■ **Written task**:
Since pictures are not wanted in the copy, output only the rest of each record exactly.

■ **Provided records**:

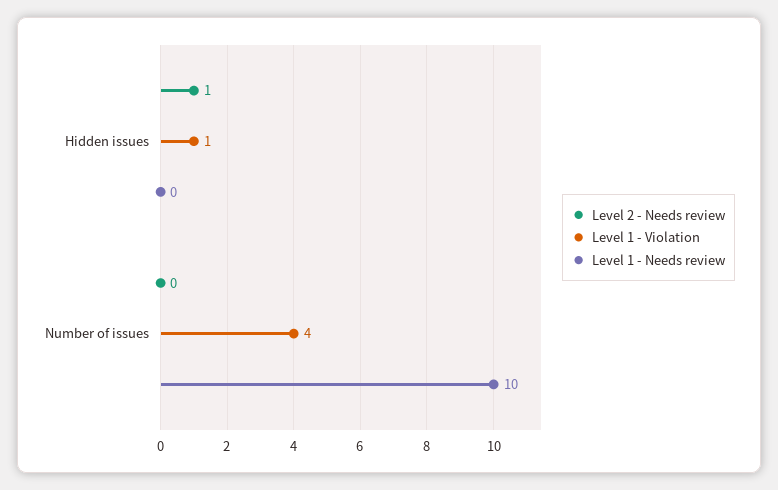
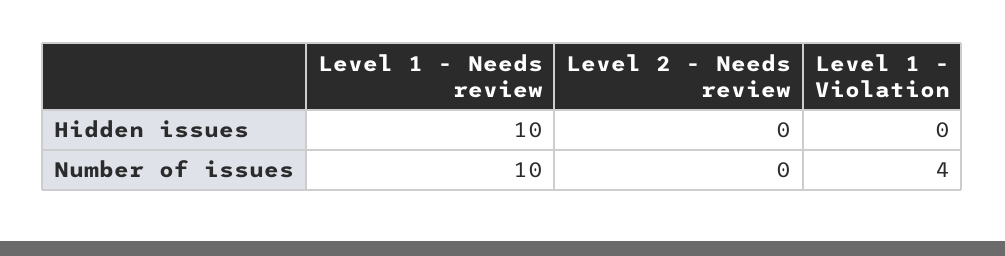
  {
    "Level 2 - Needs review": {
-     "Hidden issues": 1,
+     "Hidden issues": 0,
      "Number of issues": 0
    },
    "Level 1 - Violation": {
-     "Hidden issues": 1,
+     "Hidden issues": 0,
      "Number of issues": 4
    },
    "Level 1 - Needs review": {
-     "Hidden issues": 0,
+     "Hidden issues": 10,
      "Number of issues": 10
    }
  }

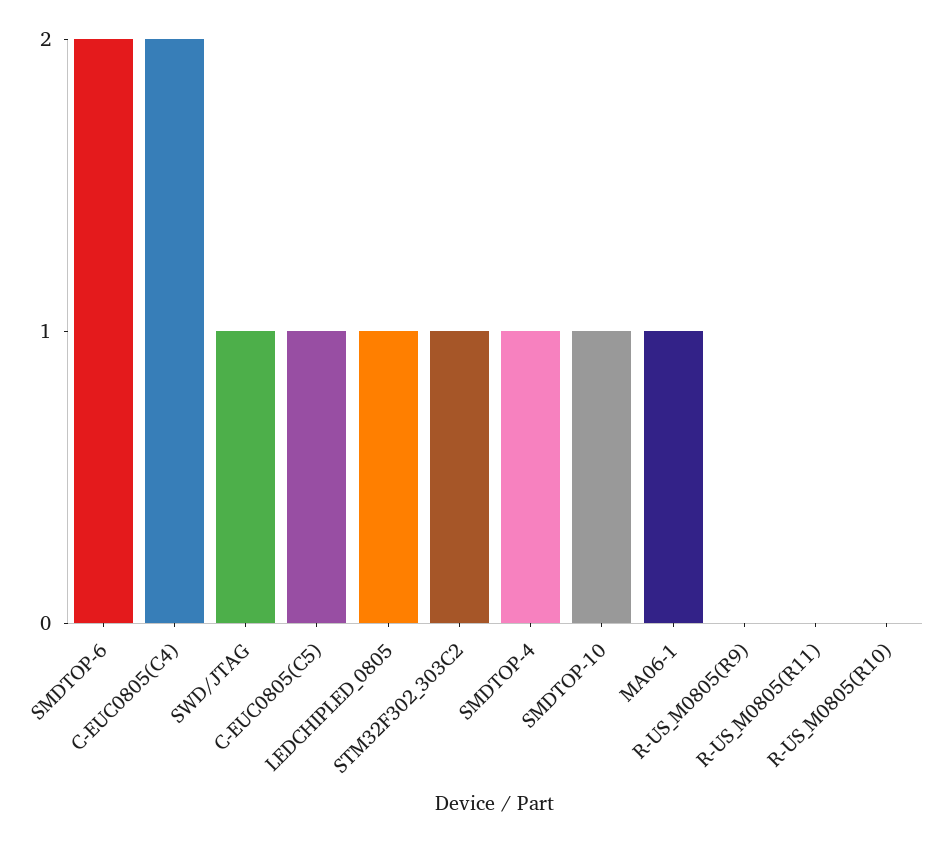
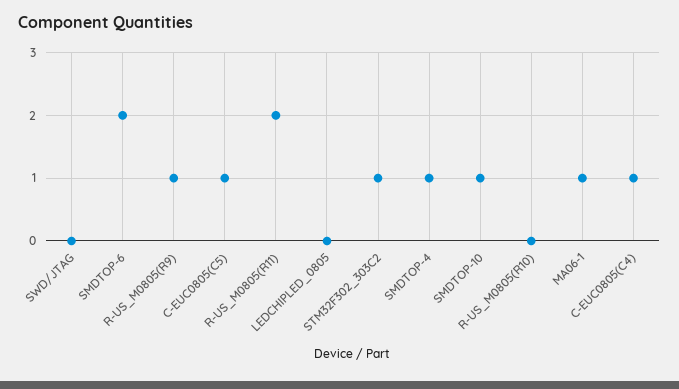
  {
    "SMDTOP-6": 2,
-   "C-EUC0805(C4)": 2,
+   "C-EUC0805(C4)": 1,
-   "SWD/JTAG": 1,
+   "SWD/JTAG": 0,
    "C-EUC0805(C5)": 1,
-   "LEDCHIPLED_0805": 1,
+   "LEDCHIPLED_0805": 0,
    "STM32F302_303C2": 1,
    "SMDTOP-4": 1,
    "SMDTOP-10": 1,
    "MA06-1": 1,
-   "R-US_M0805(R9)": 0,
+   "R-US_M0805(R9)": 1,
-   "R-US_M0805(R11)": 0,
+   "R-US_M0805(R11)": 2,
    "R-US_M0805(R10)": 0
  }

■ **Reply to the task**:
  {
    "Level 2 - Needs review": {
-     "Hidden issues": 1,
+     "Hidden issues": 0,
      "Number of issues": 0
    },
    "Level 1 - Violation": {
-     "Hidden issues": 1,
+     "Hidden issues": 0,
      "Number of issues": 4
    },
    "Level 1 - Needs review": {
-     "Hidden issues": 0,
+     "Hidden issues": 10,
      "Number of issues": 10
    }
  }

  {
    "SMDTOP-6": 2,
-   "C-EUC0805(C4)": 2,
+   "C-EUC0805(C4)": 1,
-   "SWD/JTAG": 1,
+   "SWD/JTAG": 0,
    "C-EUC0805(C5)": 1,
-   "LEDCHIPLED_0805": 1,
+   "LEDCHIPLED_0805": 0,
    "STM32F302_303C2": 1,
    "SMDTOP-4": 1,
    "SMDTOP-10": 1,
    "MA06-1": 1,
-   "R-US_M0805(R9)": 0,
+   "R-US_M0805(R9)": 1,
-   "R-US_M0805(R11)": 0,
+   "R-US_M0805(R11)": 2,
    "R-US_M0805(R10)": 0
  }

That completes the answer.